Conocidos míos en Miami me daban aún más cosas para sus familiares. Más ropas, más aspirinas, más zapatillas, más zapatos, más jabón. Yo era Santa Claus. Yo era Robin Hood que quitaba a los ricos para repartir entre los pobres.
—¿Cuántas veces puedes regresar a Cuba? Yo creo que no deberías ir más. ¿Puedes decirme la verdadera razón por la que vas ahora? ¿Acaso piensa mi Baba querida que soy una espía? ¿Un agente del gobierno cubano, tal vez? ¿Qué cosas extrañas se imaginará que hago yo en Cuba?
—Baba, no lo puedo explicar. Es sólo la necesidad de ir a Cuba. Ella hace un gesto de incredulidad con la cabeza y la mirada de preocupación que veo en sus ojos húmedos me desarma.
—¿Pero mamale, shayne maydele, cómo es que puedes cargar todo eso tú sola?
Y luego, unos días después, llega el momento de despedirme de Baba.
Ya me había despedido de mi marido David y de mi hijo Gabriel en la tranquila ciudad universitaria de Ann Arbor, Michigan, donde trabajaba como profesora de antropología. David sabía que no le quedaba más remedio que aceptar mi deseo intenso de regresar a Cuba. Al principio Gabriel lloraba y se aferraba a mí, pero con el pasar de los años, se acostumbró a verme partir por una o dos semanas a Cuba y dejó de llorar. «Adiós mamita, hasta pronto» decía como de pasada y entonces era yo la que lloraba en el avión cuando ya él no me veía.
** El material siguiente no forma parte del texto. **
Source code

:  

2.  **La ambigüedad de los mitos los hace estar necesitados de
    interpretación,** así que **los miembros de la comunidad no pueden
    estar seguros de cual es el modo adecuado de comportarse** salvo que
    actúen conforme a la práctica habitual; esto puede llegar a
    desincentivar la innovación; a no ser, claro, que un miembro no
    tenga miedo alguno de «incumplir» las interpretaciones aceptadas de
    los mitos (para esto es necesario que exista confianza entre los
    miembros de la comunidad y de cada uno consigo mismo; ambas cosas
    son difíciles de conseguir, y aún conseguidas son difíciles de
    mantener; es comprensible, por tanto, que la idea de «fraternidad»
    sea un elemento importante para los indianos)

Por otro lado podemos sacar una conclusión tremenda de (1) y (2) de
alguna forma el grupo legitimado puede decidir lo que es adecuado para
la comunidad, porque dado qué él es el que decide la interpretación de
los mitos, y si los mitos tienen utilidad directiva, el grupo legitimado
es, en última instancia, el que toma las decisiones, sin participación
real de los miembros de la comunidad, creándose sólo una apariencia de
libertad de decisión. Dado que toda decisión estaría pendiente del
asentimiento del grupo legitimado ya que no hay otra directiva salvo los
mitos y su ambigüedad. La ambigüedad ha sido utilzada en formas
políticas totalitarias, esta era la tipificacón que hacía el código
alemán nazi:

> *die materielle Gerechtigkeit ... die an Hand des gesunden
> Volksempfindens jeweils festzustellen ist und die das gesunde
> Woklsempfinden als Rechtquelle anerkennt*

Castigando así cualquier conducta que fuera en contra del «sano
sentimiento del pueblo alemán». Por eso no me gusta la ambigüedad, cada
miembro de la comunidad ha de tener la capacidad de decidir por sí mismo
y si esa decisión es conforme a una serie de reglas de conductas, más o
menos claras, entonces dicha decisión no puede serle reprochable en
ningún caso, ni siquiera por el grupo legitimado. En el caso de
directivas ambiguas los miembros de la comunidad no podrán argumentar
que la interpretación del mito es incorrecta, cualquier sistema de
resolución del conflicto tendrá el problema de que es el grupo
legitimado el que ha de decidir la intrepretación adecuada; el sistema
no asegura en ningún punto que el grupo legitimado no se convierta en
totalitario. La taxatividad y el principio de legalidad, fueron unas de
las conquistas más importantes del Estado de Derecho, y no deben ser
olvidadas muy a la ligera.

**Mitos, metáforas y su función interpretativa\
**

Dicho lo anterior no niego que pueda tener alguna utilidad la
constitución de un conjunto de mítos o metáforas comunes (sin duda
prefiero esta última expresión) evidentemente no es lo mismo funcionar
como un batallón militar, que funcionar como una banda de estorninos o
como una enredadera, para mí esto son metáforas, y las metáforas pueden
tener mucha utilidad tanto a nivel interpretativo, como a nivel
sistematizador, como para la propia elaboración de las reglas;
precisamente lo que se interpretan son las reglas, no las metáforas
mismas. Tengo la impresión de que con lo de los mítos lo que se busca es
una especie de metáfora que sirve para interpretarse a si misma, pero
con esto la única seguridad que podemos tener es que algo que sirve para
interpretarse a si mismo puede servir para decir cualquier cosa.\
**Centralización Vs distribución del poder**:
También me despedía de mi madre que vivía en Nueva York.
Ella me llamaba a casa de Baba y siempre tenía el cuidado de decirme en inglés «Nosotros te queremos» incluyendo en ese «nosotros» a mi padre que se oponía a mis viajes y nunca se despedía de mí antes de yo partir hacia Cuba. Por respeto a mi padre, mi madre nunca iría a Cuba. No obstante antes de cada viaje iba de buen grado a comprar las cosas que la gente pedía. Me decía que lo hacía para ayudarme
«¡Estas tan ocupada, trabajas tanto!». Pero yo sabía que esa era su manera de acompañarme en mi viaje a Cuba.
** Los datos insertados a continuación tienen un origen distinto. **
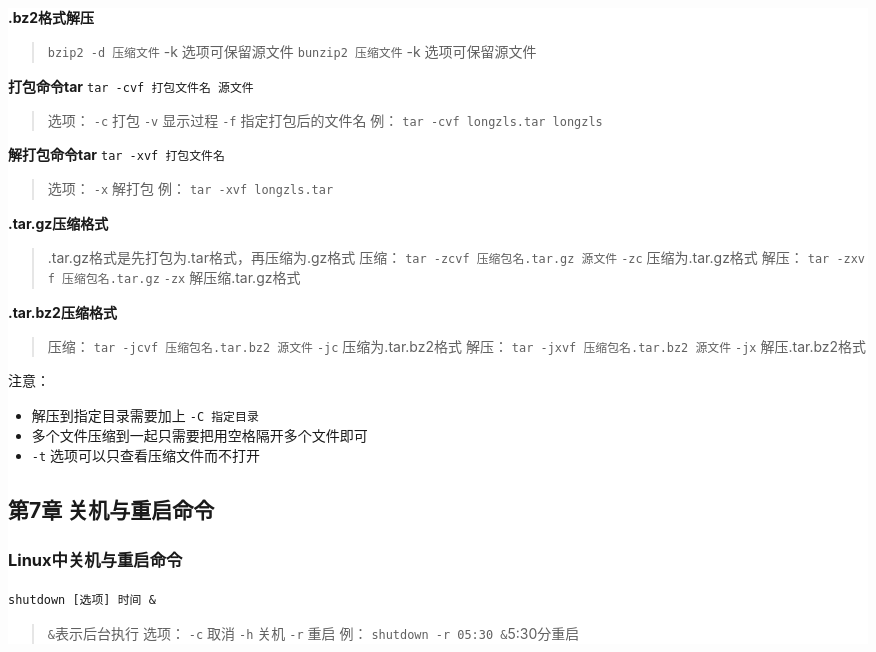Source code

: **.bz2格式解压**
>`bzip2 -d 压缩文件`  -k 选项可保留源文件
>`bunzip2 压缩文件`  -k 选项可保留源文件

**打包命令tar**
`tar -cvf 打包文件名 源文件`
> 选项：
> `-c` 打包
> `-v` 显示过程
> `-f` 指定打包后的文件名
> 例：
> `tar -cvf longzls.tar longzls`

**解打包命令tar**
`tar -xvf 打包文件名`
> 选项：
> `-x` 解打包
> 例：
> `tar -xvf longzls.tar`

**.tar.gz压缩格式**
> .tar.gz格式是先打包为.tar格式，再压缩为.gz格式
> 压缩：
> `tar -zcvf 压缩包名.tar.gz 源文件`
> `-zc` 压缩为.tar.gz格式
> 解压：
> `tar -zxvf 压缩包名.tar.gz`
> `-zx` 解压缩.tar.gz格式

**.tar.bz2压缩格式**
>压缩：
>`tar -jcvf 压缩包名.tar.bz2 源文件`
>`-jc` 压缩为.tar.bz2格式
>解压：
>`tar -jxvf 压缩包名.tar.bz2 源文件`
>`-jx` 解压.tar.bz2格式

注意：

 - 解压到指定目录需要加上 	`-C 指定目录`
 - 多个文件压缩到一起只需要把用空格隔开多个文件即可
 - `-t` 选项可以只查看压缩文件而不打开

## 第7章 关机与重启命令
### Linux中关机与重启命令
`shutdown [选项] 时间 &`
> `&`表示后台执行
>选项：
>`-c` 取消
>`-h` 关机
>`-r` 重启
>例：
>`shutdown -r 05:30 &`5:30分重启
Lo más duro era despedirme de Baba. Permanecía en la puerta de su apartamento, el número 401, intentando no llorar. ¿Por qué, Dios mío, yo la abandonaba? Ella me necesitaba, estaba sola, sin nadie que la acompañase, sufría de cataratas, migraña, insomnio y no estaría en este mundo para siempre. Baba veía cómo me esforzaba en acomodar todos los bultos en el pequeño ascensor y movía la cabeza con disgusto. Antes de que cerrara la puerta le decía adiós por última vez.
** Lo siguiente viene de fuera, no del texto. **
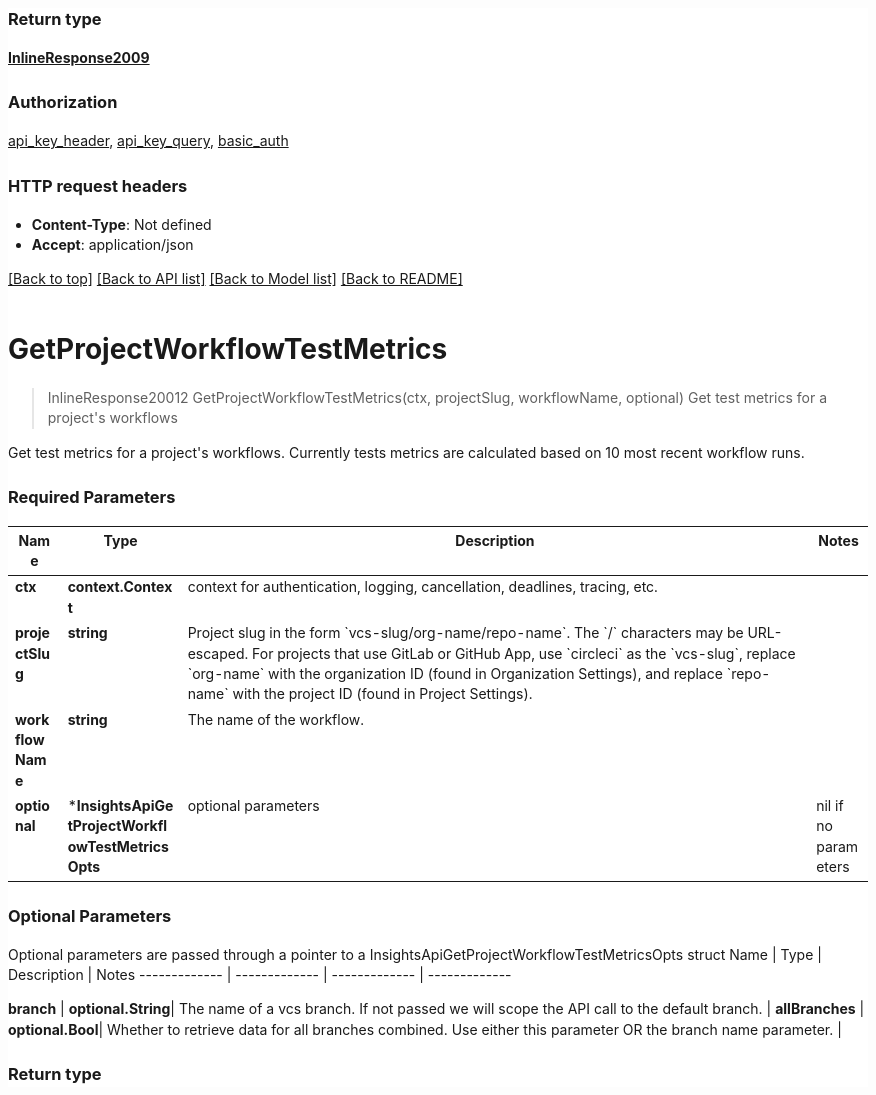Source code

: ### Return type

[**InlineResponse2009**](inline_response_200_9.md)

### Authorization

[api_key_header](../README.md#api_key_header), [api_key_query](../README.md#api_key_query), [basic_auth](../README.md#basic_auth)

### HTTP request headers

 - **Content-Type**: Not defined
 - **Accept**: application/json

[[Back to top]](#) [[Back to API list]](../README.md#documentation-for-api-endpoints) [[Back to Model list]](../README.md#documentation-for-models) [[Back to README]](../README.md)

# **GetProjectWorkflowTestMetrics**
> InlineResponse20012 GetProjectWorkflowTestMetrics(ctx, projectSlug, workflowName, optional)
Get test metrics for a project's workflows

Get test metrics for a project's workflows. Currently tests metrics are calculated based on 10 most recent workflow runs.

### Required Parameters

Name | Type | Description  | Notes
------------- | ------------- | ------------- | -------------
 **ctx** | **context.Context** | context for authentication, logging, cancellation, deadlines, tracing, etc.
  **projectSlug** | **string**| Project slug in the form &#x60;vcs-slug/org-name/repo-name&#x60;. The &#x60;/&#x60; characters may be URL-escaped. For projects that use GitLab or GitHub App, use &#x60;circleci&#x60; as the &#x60;vcs-slug&#x60;, replace &#x60;org-name&#x60; with the organization ID (found in Organization Settings), and replace &#x60;repo-name&#x60; with the project ID (found in Project Settings). | 
  **workflowName** | **string**| The name of the workflow. | 
 **optional** | ***InsightsApiGetProjectWorkflowTestMetricsOpts** | optional parameters | nil if no parameters

### Optional Parameters
Optional parameters are passed through a pointer to a InsightsApiGetProjectWorkflowTestMetricsOpts struct
Name | Type | Description  | Notes
------------- | ------------- | ------------- | -------------


 **branch** | **optional.String**| The name of a vcs branch. If not passed we will scope the API call to the default branch. | 
 **allBranches** | **optional.Bool**| Whether to retrieve data for all branches combined. Use either this parameter OR the branch name parameter. | 

### Return type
Vivía en uno de esos edificios ajardinados, típicos de Miami Beach, cuya puerta daba a un vestíbulo exterior. Cuando me volvía para verla, podía sentir, cuando respiraba profundo, el olor del océano. Desde allí al océano había que recorrer dieciséis manzanas, pero yo podía olerlo. Inconfundible. Ese olor de los viajes sin fin.
Durante todos esos años de la década de los noventa, y durante los primeros seis años del nuevo siglo, después que Baba murió, siempre pensé que dejaba mi hogar para dirigirme a mi otro hogar. Hacia aquel que yo, mi familia y miles de judíos habían abandonado en la isla.
Quería reclamar ese hogar perdido, el que en Cuba tuvimos y yo creía mi verdadero hogar.